In 600 BCE Athenian poet Cratinus described "a flat cake hot and shedding morning dew."
After that pancakes were not written about for 1,000 years. Then in the 1400s, pancakes became extremely popular amongst the British, even having celebrations centered around pancakes. They were especially popular with the working class at the time.
People liked that pancakes were easy to make. In the 1750 cookbook Country Housewife's Family Companion, author William Ellis praised pancakes as "one of the cheapest and more serviceable dishes of a farmer's family in particular; because all the ingredients of the common ones are of his own produce, are ready at hand upon all occasions."
Before the 1800s, brandy and wine had been common liquids for pancake batter. In the 1800s milk and occasionally cream became the preferred liquids for pancake batter, and at that moment the modern pancake was born! Although at that time what was called a flapjack, and in the 1870s the flapjack became known as the pancake.
A few years later maple syrup became the preferred topping of choice.
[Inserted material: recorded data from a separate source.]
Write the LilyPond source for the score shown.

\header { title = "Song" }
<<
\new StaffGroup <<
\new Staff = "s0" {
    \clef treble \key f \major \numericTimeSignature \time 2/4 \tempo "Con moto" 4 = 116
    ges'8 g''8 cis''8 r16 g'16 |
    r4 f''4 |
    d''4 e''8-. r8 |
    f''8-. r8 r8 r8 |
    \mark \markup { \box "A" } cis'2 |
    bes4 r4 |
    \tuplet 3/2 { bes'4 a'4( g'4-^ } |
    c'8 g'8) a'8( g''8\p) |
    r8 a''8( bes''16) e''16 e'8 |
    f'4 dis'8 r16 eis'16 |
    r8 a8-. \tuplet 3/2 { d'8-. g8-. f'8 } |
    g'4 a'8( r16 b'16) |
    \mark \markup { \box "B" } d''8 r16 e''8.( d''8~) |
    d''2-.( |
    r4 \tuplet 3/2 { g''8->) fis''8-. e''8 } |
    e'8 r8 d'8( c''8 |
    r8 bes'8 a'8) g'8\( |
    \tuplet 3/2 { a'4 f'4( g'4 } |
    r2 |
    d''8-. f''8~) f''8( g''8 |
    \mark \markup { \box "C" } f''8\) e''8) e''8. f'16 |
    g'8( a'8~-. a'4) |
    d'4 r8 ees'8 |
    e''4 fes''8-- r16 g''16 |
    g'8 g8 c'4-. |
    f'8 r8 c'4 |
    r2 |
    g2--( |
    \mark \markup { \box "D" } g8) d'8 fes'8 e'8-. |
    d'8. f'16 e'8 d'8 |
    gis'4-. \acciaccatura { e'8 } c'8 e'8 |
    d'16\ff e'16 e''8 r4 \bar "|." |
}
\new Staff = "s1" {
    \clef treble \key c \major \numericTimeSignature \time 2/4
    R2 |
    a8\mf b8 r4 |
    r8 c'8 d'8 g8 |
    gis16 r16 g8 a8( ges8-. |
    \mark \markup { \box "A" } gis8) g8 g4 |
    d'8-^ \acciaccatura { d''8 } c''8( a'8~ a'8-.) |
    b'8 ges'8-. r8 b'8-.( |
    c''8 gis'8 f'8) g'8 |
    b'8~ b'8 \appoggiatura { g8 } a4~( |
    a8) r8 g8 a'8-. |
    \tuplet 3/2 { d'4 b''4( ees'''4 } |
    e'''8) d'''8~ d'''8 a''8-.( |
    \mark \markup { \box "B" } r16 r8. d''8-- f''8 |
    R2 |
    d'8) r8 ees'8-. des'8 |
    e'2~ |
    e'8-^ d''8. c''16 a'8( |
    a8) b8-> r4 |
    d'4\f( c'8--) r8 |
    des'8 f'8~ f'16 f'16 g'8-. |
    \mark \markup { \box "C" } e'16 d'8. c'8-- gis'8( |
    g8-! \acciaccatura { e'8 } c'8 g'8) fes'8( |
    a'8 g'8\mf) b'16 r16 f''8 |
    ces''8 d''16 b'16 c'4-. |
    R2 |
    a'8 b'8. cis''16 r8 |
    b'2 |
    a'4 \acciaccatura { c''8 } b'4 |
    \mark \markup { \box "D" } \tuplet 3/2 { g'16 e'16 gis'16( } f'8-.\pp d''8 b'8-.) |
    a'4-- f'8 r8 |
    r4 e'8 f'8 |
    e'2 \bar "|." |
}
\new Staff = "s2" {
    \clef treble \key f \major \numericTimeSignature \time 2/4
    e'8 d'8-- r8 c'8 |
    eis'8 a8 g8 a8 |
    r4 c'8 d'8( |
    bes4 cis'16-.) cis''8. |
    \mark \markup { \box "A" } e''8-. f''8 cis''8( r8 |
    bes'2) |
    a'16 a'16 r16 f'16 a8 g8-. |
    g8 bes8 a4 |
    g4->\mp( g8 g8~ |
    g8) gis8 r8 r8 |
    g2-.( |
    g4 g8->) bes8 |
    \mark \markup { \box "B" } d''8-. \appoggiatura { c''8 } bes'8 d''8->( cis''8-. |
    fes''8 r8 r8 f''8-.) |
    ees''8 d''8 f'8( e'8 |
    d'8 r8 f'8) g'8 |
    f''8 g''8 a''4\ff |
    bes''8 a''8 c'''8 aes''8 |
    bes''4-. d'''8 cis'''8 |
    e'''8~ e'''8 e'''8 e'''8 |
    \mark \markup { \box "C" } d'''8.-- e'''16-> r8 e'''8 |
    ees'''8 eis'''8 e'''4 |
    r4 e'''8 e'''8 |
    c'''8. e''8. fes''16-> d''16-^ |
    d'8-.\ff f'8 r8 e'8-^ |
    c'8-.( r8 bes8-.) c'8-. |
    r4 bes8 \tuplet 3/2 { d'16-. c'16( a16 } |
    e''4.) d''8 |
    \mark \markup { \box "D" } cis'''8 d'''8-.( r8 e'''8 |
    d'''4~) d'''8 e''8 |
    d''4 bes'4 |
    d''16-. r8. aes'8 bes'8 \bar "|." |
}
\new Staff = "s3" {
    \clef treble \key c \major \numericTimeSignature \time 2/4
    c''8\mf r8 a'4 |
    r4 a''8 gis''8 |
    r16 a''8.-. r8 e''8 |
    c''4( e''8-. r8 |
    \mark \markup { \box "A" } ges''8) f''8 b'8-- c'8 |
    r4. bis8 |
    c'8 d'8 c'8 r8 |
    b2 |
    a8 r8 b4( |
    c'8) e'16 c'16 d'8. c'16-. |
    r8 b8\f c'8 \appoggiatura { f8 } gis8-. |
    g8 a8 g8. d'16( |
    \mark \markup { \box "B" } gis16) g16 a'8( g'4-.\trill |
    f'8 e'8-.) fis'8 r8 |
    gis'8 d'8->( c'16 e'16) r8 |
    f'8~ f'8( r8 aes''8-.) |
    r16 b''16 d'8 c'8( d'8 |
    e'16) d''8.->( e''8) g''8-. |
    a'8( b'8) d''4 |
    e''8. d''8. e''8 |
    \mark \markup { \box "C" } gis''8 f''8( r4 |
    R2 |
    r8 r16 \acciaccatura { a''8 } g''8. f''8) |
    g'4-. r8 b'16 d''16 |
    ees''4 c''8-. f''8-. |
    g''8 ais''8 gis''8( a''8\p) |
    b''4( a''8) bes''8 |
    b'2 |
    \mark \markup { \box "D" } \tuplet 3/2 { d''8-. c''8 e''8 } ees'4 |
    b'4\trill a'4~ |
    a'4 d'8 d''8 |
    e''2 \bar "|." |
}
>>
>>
Nowadays each culture seems to have a unique take on pancakes. People eat them for breakfast, lunch, and dinner all over the globe. Some examples of this trans-cultural food are: crepes in France, potato latkes in Eastern Europe, ricotta crespelle in Italy, boxty in Ireland, blini in Russia, crampog in Wales, poori in India, palacsinta in Hungary, and pannenkoeken in the Netherlands.